---------- Source data

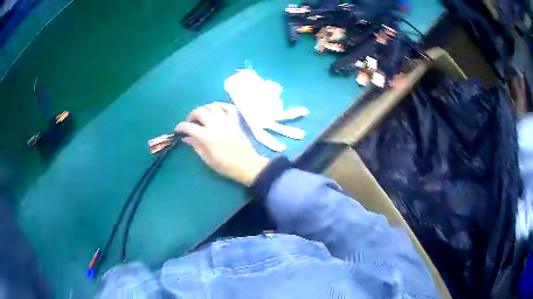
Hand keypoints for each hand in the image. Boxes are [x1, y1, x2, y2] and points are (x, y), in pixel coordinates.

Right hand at [175, 102, 268, 185]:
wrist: (247, 164)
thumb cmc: (226, 165)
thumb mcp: (207, 159)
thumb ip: (196, 146)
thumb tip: (186, 138)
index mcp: (206, 136)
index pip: (189, 126)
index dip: (180, 127)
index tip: (178, 130)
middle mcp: (215, 124)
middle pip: (199, 111)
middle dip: (191, 115)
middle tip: (191, 122)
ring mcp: (227, 120)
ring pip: (212, 106)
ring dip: (204, 108)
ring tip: (202, 115)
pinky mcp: (236, 120)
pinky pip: (228, 107)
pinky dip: (221, 105)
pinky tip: (216, 109)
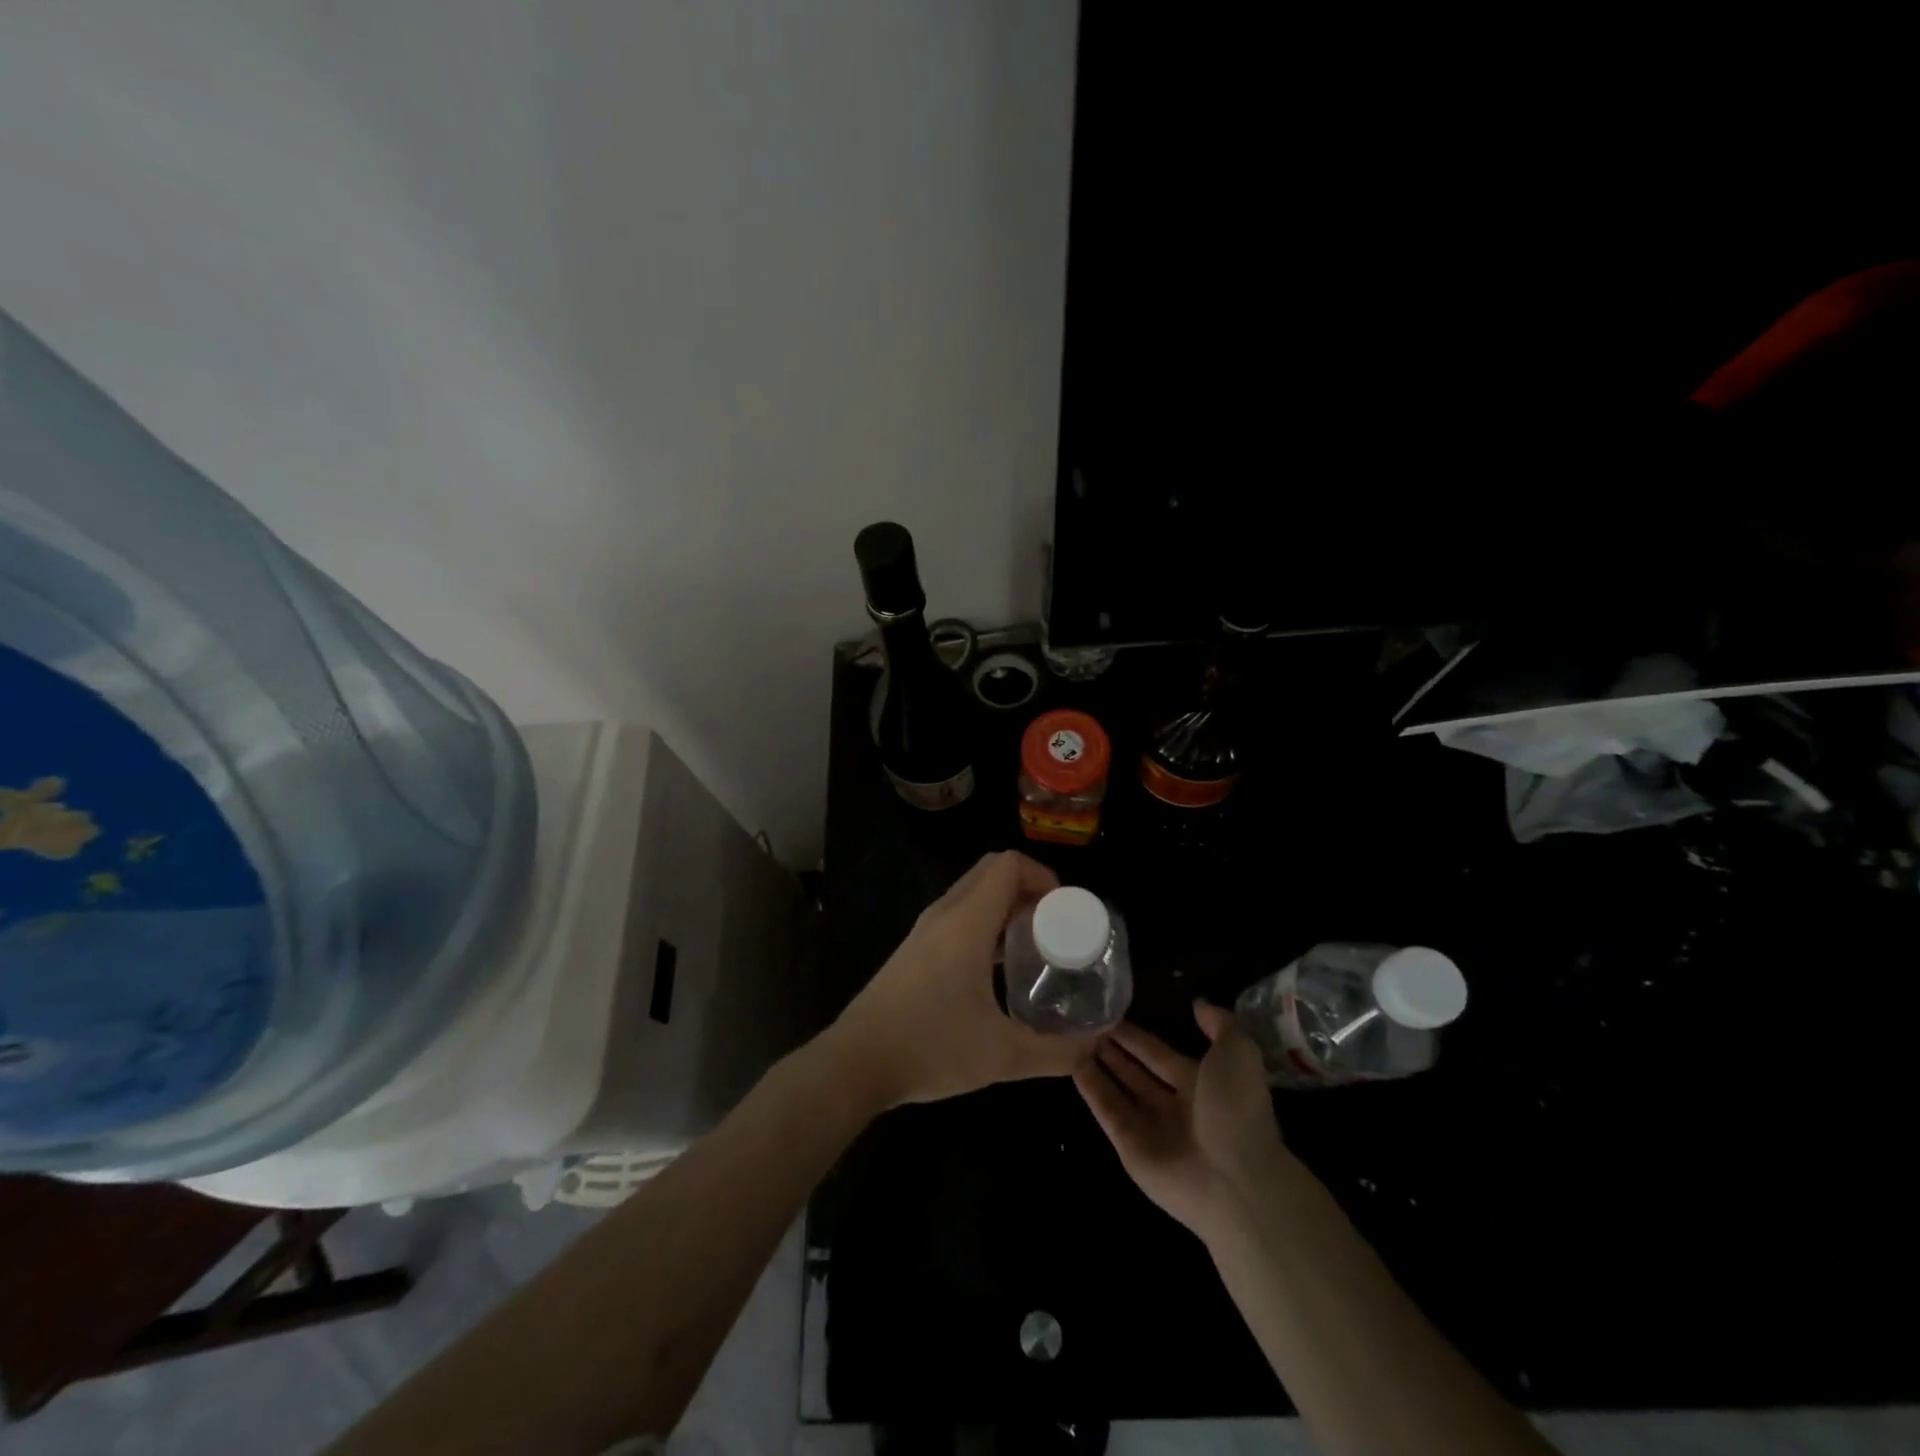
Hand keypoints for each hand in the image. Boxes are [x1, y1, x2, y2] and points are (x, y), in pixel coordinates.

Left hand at [826, 851, 1097, 1108]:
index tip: (1066, 912)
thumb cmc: (929, 1048)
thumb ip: (1056, 1052)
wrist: (855, 1063)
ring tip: (1036, 946)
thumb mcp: (1002, 1056)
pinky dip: (986, 922)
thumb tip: (1095, 1045)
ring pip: (973, 894)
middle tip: (1056, 927)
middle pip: (992, 872)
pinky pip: (959, 915)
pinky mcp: (915, 949)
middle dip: (1030, 888)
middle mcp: (944, 914)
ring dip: (1007, 906)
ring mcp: (925, 931)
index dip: (1044, 875)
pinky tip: (1000, 968)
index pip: (1009, 865)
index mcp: (966, 922)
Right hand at [1075, 1002, 1296, 1242]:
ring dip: (1098, 1065)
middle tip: (1085, 1022)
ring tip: (1072, 1037)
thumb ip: (1220, 1025)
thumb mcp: (1238, 1054)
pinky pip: (1106, 1111)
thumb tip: (1198, 1004)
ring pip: (1117, 1089)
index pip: (1159, 1054)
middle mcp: (1173, 1105)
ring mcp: (1150, 1128)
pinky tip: (1071, 1064)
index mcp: (1200, 1084)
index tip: (1112, 1012)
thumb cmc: (1237, 1111)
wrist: (1236, 1181)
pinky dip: (1090, 1089)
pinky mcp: (1129, 1147)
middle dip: (1113, 1049)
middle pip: (1135, 1071)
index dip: (1137, 1036)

--------------------

- _Task requirements_
May I have exactly the lines from the one containing "ring tip: (1072, 1037)" through the last line of the data, both included?

- _Answer area_
ring tip: (1072, 1037)
thumb ip: (1220, 1025)
thumb mcp: (1238, 1054)
pinky pip: (1106, 1111)
thumb tip: (1198, 1004)
ring pip: (1117, 1089)
index pip: (1159, 1054)
middle mcp: (1173, 1105)
ring mcp: (1150, 1128)
pinky tip: (1071, 1064)
index mcp: (1200, 1084)
index tip: (1112, 1012)
thumb cmc: (1237, 1111)
wrist: (1236, 1181)
pinky dip: (1090, 1089)
pinky mcp: (1129, 1147)
middle dip: (1113, 1049)
middle pip: (1135, 1071)
index dip: (1137, 1036)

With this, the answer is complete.